ASSIGNED TASK 1 →
Answer these questions from the post on Phil Spector and Brian Wilson, labeling each answer with its letter.
(a) Which engineer gave the three-part interview mentioned in the post?
(b) On what kind of forum did the author discuss the Brian Wilson topic further?
(c) Under whose mentorship did Spector serve an apprenticeship of sorts?
ASSIGNED TASK 2 →
Decide whether each statement agrees with the post on Phil Spector and Brian Wilson. Answer yes or no for each, and quote the words of the post that settle it.
(a) Craig Clemens's essay was originally a single forum post.
(b) Brian Wilson, like Spector, served an apprenticeship under Leiber and Stoller.
(c) Spector made extensive use of auxiliary percussion such as castanets.
ASSIGNED TASK 3 → Quote word for word the part of the post on Phil Spector and Brian Wilson that opens with the words containing "Hadn’t seen these" and closes with "and Brian Wilson.".

STUDY TEXT →
++++++

A fellow Spector-fan has alerted me to this three-part interview with the late, great master engineer Lary Levine. He shares his thoughts on Spector and the iconic sounds the two men created together at Gold Star.
Hadn’t seen these segments before so they may be new to you as well.
Following my fourth installment of the ‘Would-be Spectors’ feature about Brian Wilson last week, I’ve discussed the topic further on a Beach Boys fan forum. During the discussions music teacher, former studio owner and music historian Craig Clemens weighed in with some interesting reflections on the differences between Phil Spector and Brian Wilson.
Craig has graciously allowed me to feature his interesting reflections on Brian Wilson and Phil Spector as a guest post on Cue Castanets. Bear in mind that the following text was originally two forum posts that I have edited into one essay as I think you will enjoy Craig’s writing as much as I do.
Craig Clemens – “Phil Spector and Brian Wilson”
When comparing Phil Spector and Brian Wilson there are various differences between them to consider.
For one thing, Spector had a head start of the two, and unlike Brian, Phil served an apprenticeship of sorts under the mentorship of Leiber and Stoller.
If you listen to those more orchestral-leaning Leiber and Stoller tracks, like the Drifters, you’ll hear a lot of what would turn up later on Spector’s Wall Of Sound productions. Especially the auxiliary percussion like castanets, which really were not “rock and roll” or R&B as much as they were an orchestral/ethnic instrument sound. Spector used percussion like that extensively, and when Brian did copy Spector as in ‘Why Do Fools Fall In Love’ or ‘Then I Kissed Her’, there were the same elements.

++++++

DATA UNDER STUDY →

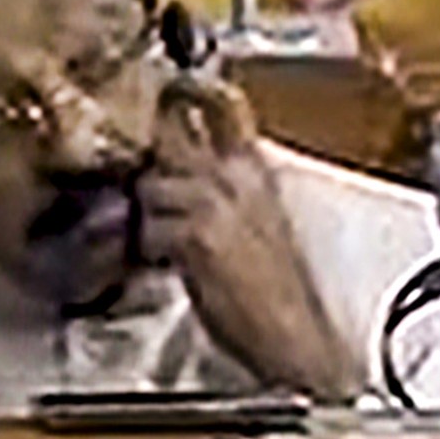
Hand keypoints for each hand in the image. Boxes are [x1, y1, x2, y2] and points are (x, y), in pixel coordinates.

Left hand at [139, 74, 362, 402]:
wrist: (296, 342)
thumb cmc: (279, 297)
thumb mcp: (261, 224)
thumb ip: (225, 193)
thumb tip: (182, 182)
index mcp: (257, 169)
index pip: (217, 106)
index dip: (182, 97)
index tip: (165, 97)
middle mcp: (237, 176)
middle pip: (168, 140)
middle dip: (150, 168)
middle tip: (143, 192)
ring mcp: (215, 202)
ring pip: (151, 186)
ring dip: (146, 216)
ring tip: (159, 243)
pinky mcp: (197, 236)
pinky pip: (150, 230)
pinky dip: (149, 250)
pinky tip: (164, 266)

++++++

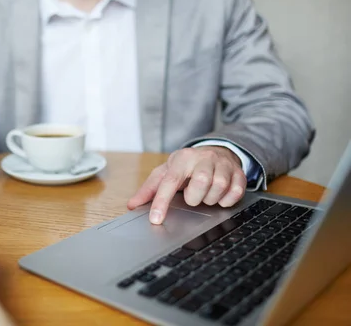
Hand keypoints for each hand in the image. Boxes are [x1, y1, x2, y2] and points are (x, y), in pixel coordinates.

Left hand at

++++++

EXPECTED ANSWER 1 →
(a) Lary Levine
(b) A Beach Boys fan forum
(c) Leiber and Stoller

EXPECTED ANSWER 2 →
(a) No: "the following text was originally two forum posts"
(b) No: "unlike Brian, Phil served an apprenticeship of sorts under the mentorship of Leiber and Stoller"
(c) Yes: "Spector used percussion like that extensively"

EXPECTED ANSWER 3 →
Hadn’t seen these segments before so they may be new to you as well.
Following my fourth installment of the ‘Would-be Spectors’ feature about Brian Wilson last week, I’ve discussed the topic further on a Beach Boys fan forum. During the discussions music teacher, former studio owner and music historian Craig Clemens weighed in with some interesting reflections on the differences between Phil Spector and Brian Wilson.